George Orwell talking about his admiration for Charles Dickens, this is part of a larger post about how damned anti-poor person the Anglican church has become.
‘On the side of the underdog, always and everywhere’
Roughly speaking, his morality is the Christian morality, but in spite of his Anglican upbringing he was essentially a Bible-Christian, as he took care to make plain when writing his will. In any case he cannot properly be described as a religious man. He “believed,” undoubtedly, but religion in the devotional sense does not seem to have entered much into his thoughts. Where he is Christian is in his quasi-instinctive siding with the oppressed against the oppressors. As a matter of course he is on the side of the underdog, always and everywhere. To carry this to its logical conclusion one has got to change sides when the underdog becomes an upperdog, and in fact Dickens does tend to do so.
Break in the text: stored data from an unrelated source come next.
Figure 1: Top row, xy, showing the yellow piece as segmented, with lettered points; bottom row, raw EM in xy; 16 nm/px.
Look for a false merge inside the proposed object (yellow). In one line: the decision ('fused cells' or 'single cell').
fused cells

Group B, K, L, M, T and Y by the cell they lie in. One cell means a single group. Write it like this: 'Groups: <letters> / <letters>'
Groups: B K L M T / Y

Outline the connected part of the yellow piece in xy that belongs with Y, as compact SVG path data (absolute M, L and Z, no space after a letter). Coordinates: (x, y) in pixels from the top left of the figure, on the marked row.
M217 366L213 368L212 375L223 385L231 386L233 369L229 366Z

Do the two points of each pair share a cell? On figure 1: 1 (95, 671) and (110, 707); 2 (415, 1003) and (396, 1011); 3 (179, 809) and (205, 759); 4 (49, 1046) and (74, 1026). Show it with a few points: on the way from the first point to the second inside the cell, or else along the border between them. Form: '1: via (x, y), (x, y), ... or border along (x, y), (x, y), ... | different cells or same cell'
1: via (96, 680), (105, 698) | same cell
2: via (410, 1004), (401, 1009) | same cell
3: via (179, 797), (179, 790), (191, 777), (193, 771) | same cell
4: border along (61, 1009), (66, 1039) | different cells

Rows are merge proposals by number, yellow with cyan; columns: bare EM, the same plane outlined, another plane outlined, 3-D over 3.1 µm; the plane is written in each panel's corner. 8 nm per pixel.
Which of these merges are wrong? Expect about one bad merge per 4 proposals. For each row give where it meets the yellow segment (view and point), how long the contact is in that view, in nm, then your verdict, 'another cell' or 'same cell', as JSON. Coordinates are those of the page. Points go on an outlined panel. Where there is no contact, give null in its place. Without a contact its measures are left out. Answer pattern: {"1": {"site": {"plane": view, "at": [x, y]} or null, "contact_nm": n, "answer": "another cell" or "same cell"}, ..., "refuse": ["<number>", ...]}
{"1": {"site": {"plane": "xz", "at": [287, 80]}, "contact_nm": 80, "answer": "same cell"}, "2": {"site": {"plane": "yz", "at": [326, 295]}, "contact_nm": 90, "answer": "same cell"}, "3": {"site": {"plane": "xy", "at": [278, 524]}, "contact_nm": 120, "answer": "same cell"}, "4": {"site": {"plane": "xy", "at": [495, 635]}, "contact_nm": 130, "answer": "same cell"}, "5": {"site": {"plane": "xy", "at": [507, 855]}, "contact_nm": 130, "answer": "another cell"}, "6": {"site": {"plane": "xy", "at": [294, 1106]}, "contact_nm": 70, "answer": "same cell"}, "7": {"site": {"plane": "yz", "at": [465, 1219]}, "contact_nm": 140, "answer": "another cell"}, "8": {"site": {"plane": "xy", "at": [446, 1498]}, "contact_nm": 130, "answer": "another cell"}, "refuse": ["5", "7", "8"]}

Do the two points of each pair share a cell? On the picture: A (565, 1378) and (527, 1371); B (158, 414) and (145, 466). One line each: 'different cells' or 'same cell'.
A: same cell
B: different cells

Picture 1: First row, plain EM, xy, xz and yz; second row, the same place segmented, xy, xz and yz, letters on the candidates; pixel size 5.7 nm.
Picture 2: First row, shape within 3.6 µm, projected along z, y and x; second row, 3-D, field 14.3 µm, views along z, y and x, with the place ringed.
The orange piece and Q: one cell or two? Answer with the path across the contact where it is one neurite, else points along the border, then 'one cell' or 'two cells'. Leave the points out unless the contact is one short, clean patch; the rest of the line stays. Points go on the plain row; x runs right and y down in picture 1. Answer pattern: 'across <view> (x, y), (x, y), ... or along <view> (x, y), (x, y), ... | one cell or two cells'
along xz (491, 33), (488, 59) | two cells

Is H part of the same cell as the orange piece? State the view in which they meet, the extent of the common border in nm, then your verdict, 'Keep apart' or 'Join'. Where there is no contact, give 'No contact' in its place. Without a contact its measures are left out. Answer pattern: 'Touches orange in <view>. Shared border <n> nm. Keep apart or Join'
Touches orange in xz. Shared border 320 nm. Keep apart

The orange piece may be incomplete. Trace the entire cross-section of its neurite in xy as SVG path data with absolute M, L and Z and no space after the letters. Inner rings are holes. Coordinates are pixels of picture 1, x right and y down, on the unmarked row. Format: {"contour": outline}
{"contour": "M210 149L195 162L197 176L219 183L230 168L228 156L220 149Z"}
He loathes the Catholic Church, for instance, but as soon as the Catholics are persecuted (Barnaby Rudge) he is on their side. He loathes the aristocratic class even more, but as soon as they are really overthrown (the revolutionary chapters in A Tale of Two Cities) his sympathies swing round. Whenever he departs from this emotional attitude he goes astray. A well-known example is at the ending of David Copperfield, in which everyone who reads it feels that something has gone wrong. What is wrong is that the closing chapters are pervaded, faintly but not noticeably, by the cult of success. It is the gospel according to Smiles, instead of the gospel according to Dickens.